* Tarea A *
En el texto sobre los cuentos infantiles, ¿qué necesita el niño según explica la pediatra?
* Tarea B *
Continúa el texto sobre los cuentos infantiles a partir de su última oración.

Martínez insiste, sin embargo, en la necesidad de evitar una excesiva "medicalización" de


los cuentos. Aunque pueden utilizarse puntualmente como instrumento para abordar
problemas, estos no deben sustituir la conversación y el afecto del adulto en
determinadas situaciones de conflicto que forman parte del desarrollo normal, como
cuando el niño tiene miedo, le cuesta ir a dormir o dejar el chupete, o se sienten celos
por la llegada de un hermanito recién nacido. "Lo más importante es tener presente que
el cuento deber ser una actividad lúdica que conecta con el aspecto afectivo y emocional
de la criatura", insiste Martínez, que no se muestra demasiado partidaria de diseñar un
cuento para cada problema o patología concreta: "Los cuentos clásicos sirven para todo,
porque tienen una trama sencilla, pero con dificultades, y un final feliz, que transmite
que la vida tiene problemas, pero que siempre hay personas que te pueden ayudar y
que, si te esfuerzas, saldrás adelante". La pediatra explica que el niño necesita
estereotipos claros en forma de personajes, como el feo, el guapo, el malo o el bueno,
que conectan con aspectos positivos y negativos que albergamos todos en nuestro
interior.

Si los cuentos clásicos ya tienen ese magnífico poder, ¿por qué salen al mercado cada
año nuevos cuentos dedicados a incitar la conversación sobre un conflicto en concreto?

Begoña Ibarrola, autora de relatos para combatir el rechazo -como La jirafa Timotea
(SM)- o superar la culpa -como Simbo y el rey hablador (SM)-, asegura que "poner esos
problemas en la piel de personajes y ver cómo los solucionan" puede ser de gran
utilidad. Sin embargo, coincide con Martínez en que no se debe llevar esta estrategia al
extremo. "Cuando un niño tiende a decir mentiras, no hay que leerle cada día Pinocho o
Pedro y el lobo".

Ibarrola admite que "no hace falta tener un cuento para explicar el divorcio, otro para los
celos, otro para hablar de solidaridad". La transmisión de valores está implícita en todos
los cuentos bien escritos, tanto los clásicos como los modernos. Aunque hay emociones,
como la culpa, que, según Martínez, "aparecen en nuestra sociedad y pocos relatos la
abordan".

* Datos en estudio *

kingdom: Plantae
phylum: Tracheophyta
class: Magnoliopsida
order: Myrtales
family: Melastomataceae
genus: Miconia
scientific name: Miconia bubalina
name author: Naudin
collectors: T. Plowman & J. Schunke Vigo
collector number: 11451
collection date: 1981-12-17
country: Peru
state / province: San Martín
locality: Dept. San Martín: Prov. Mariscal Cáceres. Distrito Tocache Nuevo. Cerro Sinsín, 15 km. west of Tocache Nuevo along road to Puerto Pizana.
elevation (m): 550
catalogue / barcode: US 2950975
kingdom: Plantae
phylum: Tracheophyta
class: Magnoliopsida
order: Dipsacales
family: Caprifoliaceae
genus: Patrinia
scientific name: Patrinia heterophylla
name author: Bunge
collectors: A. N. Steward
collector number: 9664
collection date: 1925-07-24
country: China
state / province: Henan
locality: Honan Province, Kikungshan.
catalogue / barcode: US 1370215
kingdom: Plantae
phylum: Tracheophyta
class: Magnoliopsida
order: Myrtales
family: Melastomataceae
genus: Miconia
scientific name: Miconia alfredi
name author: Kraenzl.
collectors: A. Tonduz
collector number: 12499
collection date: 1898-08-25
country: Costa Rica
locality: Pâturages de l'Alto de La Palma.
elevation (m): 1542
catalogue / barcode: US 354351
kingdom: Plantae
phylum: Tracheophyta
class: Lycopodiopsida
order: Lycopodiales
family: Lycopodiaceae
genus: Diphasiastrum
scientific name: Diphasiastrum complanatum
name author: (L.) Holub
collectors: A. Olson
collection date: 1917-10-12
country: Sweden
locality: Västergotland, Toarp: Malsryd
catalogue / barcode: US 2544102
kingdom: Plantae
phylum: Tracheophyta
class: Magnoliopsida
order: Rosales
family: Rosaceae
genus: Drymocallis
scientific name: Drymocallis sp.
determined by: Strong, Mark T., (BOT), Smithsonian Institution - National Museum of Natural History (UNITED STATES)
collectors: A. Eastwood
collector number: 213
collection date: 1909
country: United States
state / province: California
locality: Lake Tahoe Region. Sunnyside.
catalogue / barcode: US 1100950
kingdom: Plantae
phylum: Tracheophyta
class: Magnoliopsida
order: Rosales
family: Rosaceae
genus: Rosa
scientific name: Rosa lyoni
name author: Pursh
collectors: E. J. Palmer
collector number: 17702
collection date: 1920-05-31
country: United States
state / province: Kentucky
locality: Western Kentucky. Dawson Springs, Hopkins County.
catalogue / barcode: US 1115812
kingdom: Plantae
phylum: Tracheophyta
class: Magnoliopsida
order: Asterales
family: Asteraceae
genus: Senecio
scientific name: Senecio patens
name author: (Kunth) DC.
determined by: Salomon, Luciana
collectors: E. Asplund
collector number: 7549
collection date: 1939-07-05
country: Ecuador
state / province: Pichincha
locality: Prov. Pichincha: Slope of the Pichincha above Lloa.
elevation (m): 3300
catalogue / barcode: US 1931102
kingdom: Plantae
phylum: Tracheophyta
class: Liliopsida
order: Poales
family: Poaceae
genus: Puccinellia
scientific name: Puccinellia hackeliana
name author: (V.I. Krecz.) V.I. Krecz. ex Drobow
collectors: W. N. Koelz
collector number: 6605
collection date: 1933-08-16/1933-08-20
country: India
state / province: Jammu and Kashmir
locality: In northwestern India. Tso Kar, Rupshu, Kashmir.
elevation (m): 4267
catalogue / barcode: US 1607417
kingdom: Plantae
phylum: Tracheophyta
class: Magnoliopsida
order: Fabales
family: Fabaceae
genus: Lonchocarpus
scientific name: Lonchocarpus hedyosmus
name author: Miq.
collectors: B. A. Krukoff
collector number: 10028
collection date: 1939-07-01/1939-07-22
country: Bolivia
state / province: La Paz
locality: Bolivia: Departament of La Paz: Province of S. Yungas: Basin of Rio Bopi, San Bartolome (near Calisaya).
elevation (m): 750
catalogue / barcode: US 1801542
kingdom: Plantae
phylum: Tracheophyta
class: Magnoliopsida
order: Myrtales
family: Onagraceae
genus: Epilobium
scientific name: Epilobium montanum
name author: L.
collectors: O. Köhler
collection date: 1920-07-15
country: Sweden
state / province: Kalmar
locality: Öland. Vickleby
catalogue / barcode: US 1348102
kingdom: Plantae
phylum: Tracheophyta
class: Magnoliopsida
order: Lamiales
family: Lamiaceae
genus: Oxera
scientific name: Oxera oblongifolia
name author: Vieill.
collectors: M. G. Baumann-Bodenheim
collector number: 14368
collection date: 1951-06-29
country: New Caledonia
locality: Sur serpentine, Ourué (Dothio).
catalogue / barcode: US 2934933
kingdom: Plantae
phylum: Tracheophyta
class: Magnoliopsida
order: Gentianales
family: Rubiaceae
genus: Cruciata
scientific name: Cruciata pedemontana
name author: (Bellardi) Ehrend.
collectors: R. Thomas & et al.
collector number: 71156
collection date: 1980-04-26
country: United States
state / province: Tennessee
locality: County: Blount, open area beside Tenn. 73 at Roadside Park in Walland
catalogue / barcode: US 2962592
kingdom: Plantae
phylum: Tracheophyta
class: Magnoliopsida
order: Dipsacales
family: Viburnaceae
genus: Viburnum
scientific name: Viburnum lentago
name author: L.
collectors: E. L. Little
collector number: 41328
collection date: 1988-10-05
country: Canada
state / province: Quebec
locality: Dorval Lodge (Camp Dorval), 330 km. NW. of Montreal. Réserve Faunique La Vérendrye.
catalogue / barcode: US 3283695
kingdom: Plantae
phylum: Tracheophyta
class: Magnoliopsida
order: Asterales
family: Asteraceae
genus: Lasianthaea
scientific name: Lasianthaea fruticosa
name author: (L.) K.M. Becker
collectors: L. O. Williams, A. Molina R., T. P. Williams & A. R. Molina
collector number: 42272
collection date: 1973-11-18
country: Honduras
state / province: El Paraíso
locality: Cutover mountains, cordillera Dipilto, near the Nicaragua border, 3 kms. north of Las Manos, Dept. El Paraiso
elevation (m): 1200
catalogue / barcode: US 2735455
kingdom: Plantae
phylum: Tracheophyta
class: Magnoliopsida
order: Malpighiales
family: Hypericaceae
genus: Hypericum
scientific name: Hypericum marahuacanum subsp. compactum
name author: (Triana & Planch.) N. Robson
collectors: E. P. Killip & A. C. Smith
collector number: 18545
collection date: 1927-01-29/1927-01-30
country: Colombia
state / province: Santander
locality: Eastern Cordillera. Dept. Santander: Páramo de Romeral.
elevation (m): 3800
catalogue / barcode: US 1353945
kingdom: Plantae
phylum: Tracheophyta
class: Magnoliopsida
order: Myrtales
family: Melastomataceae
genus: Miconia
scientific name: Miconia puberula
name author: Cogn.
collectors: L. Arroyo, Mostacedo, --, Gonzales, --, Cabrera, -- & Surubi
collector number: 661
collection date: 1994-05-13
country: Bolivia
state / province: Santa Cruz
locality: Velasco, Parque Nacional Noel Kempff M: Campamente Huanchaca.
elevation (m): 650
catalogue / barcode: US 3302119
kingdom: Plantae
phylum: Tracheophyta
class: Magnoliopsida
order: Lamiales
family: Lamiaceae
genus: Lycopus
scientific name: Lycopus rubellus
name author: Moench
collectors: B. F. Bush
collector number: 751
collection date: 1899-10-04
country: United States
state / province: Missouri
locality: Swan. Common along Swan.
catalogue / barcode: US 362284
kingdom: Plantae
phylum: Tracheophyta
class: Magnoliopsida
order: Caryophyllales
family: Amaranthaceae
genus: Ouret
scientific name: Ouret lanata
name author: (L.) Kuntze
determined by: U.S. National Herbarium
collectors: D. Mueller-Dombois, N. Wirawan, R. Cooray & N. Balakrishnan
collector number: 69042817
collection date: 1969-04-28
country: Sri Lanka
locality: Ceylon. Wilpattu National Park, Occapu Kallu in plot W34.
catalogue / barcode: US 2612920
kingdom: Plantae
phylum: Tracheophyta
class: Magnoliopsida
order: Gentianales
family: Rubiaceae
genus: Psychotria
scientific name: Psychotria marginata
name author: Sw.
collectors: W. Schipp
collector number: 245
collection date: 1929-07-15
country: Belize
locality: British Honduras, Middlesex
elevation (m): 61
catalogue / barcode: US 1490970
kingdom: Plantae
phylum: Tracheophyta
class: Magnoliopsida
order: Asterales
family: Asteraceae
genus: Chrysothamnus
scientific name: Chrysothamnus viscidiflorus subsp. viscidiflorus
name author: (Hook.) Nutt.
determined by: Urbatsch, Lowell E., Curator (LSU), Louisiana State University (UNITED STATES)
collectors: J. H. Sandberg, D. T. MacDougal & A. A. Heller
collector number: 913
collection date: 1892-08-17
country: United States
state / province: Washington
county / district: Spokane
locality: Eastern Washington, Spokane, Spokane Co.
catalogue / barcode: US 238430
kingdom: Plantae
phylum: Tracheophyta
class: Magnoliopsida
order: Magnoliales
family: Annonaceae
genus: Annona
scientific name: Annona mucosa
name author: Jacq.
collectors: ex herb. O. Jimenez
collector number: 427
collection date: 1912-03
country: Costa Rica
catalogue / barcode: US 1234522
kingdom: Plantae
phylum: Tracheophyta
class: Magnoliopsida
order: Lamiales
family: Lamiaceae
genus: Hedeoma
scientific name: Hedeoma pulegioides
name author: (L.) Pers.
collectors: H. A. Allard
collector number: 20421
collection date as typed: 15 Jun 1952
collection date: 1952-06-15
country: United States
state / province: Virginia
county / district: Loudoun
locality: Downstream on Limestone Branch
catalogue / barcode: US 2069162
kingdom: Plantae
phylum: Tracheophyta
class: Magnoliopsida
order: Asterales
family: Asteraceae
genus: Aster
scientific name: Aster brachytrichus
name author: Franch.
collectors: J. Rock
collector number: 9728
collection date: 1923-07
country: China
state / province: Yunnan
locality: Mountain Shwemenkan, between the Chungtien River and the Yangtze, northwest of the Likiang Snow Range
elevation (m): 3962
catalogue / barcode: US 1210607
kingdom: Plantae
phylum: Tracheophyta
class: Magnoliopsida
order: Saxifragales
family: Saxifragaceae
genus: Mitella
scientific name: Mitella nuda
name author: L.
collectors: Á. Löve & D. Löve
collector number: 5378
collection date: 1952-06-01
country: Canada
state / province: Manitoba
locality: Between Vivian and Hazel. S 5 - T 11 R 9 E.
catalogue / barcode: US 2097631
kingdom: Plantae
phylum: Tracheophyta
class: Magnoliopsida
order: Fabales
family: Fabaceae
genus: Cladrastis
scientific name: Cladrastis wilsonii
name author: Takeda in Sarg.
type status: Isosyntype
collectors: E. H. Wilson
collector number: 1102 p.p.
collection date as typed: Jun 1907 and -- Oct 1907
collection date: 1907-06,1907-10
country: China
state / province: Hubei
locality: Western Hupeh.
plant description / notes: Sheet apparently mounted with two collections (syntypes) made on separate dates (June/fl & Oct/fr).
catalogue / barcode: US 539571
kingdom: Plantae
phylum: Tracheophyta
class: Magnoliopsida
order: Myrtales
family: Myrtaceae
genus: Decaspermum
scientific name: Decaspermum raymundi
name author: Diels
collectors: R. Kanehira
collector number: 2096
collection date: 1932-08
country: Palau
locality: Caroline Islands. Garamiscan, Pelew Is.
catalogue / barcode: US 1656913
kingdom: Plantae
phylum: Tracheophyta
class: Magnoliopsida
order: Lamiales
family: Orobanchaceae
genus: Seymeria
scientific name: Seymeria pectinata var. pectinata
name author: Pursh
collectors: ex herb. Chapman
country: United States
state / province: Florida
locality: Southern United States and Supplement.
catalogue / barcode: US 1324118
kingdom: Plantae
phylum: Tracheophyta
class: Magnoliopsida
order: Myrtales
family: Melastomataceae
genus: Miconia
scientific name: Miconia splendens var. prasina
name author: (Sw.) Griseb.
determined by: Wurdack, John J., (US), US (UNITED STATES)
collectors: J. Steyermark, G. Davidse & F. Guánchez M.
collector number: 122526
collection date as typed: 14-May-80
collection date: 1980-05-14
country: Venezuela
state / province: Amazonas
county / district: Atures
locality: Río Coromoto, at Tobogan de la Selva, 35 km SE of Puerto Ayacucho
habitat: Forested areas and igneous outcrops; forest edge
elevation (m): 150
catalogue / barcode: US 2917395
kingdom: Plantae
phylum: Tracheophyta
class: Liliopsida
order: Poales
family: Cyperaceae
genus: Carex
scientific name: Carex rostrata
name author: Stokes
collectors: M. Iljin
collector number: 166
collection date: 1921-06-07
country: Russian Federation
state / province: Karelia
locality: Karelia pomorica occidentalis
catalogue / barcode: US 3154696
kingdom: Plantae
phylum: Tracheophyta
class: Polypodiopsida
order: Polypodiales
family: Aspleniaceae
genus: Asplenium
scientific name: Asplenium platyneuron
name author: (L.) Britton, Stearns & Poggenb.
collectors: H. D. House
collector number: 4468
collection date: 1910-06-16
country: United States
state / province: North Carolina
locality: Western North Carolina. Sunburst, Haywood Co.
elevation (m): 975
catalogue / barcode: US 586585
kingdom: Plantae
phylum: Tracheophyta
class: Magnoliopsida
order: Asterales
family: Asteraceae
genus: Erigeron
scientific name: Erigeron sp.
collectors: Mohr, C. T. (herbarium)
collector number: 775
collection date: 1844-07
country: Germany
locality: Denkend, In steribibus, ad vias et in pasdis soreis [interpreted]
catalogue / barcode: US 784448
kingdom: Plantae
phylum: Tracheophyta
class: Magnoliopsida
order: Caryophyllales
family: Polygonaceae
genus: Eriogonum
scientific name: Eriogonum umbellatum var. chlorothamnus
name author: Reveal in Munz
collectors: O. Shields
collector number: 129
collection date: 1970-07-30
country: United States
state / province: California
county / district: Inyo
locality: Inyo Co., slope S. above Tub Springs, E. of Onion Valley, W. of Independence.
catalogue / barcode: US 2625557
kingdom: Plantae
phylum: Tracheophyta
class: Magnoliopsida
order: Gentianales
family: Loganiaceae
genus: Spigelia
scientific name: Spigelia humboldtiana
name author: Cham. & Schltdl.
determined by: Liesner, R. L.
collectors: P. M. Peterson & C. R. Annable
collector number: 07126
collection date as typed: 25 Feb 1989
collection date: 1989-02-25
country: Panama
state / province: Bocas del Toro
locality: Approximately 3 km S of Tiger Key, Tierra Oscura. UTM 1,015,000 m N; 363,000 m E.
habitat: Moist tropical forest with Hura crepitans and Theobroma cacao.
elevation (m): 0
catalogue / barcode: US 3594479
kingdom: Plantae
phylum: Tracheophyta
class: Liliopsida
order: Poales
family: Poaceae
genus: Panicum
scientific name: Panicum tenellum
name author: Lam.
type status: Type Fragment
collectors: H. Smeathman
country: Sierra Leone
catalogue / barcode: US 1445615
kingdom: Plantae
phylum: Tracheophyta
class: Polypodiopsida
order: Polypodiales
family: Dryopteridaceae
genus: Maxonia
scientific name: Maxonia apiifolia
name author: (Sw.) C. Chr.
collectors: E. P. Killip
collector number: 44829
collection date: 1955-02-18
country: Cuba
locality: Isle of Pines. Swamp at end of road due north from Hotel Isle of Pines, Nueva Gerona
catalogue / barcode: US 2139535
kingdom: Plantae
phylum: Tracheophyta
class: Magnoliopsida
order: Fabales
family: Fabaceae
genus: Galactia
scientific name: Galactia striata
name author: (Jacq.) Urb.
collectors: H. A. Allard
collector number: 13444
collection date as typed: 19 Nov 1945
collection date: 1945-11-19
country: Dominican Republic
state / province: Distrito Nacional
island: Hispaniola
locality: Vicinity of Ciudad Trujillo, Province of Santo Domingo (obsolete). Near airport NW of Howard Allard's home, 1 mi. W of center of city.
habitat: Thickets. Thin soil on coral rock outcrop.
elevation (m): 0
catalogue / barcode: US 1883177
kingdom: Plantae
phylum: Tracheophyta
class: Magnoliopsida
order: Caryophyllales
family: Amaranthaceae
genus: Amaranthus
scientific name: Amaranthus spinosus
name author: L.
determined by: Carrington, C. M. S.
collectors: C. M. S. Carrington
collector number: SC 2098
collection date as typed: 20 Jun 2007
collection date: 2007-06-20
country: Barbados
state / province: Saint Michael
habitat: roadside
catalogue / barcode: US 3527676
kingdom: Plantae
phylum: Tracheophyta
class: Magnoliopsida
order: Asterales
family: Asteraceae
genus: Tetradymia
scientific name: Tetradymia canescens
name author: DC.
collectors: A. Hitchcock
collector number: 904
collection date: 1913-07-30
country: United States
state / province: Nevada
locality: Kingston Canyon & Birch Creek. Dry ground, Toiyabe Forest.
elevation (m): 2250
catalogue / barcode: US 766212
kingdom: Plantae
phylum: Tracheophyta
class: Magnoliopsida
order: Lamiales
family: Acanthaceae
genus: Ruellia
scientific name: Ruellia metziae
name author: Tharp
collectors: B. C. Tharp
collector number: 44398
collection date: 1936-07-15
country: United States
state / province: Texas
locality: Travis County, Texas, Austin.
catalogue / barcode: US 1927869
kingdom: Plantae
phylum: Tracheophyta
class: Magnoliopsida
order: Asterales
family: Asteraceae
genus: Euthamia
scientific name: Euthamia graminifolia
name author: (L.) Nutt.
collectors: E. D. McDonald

* Respuesta A *
Estereotipos claros en forma de personajes, como el feo, el guapo, el malo o el bueno.

* Respuesta B *
Áurea Gómez, maestra y coordinadora pedagógica de la editorial barcelonesa ING
Edicions, abunda en el poder del cuento como elaborador de emociones. "Con el érase
una vez, el relato huye de un tiempo y un espacio concreto, pero aporta imágenes que
pueden ayudar a cambiar actitudes, porque permiten que los más pequeños se pueden
identificar con ellas".

A través de este proceso de identificación, el lector encuentra una solución o estrategia


para digerir y transformar una actitud concreta. Pone un ejemplo: "Un niño que siente
celos de su hermanito recién nacido puede entender la envidia que siente la madrastra
de Blancanieves. Al comprobar que hay alguien más que siente esa emoción, puede
separarse de ella, ponerle nombre y, a partir de ahí, transformarla". Gómez considera
que es juego simbólico, que no surge del interior del niño, sino de la cultura popular,
formando un yo colectivo que es comprensible desde diferentes culturas.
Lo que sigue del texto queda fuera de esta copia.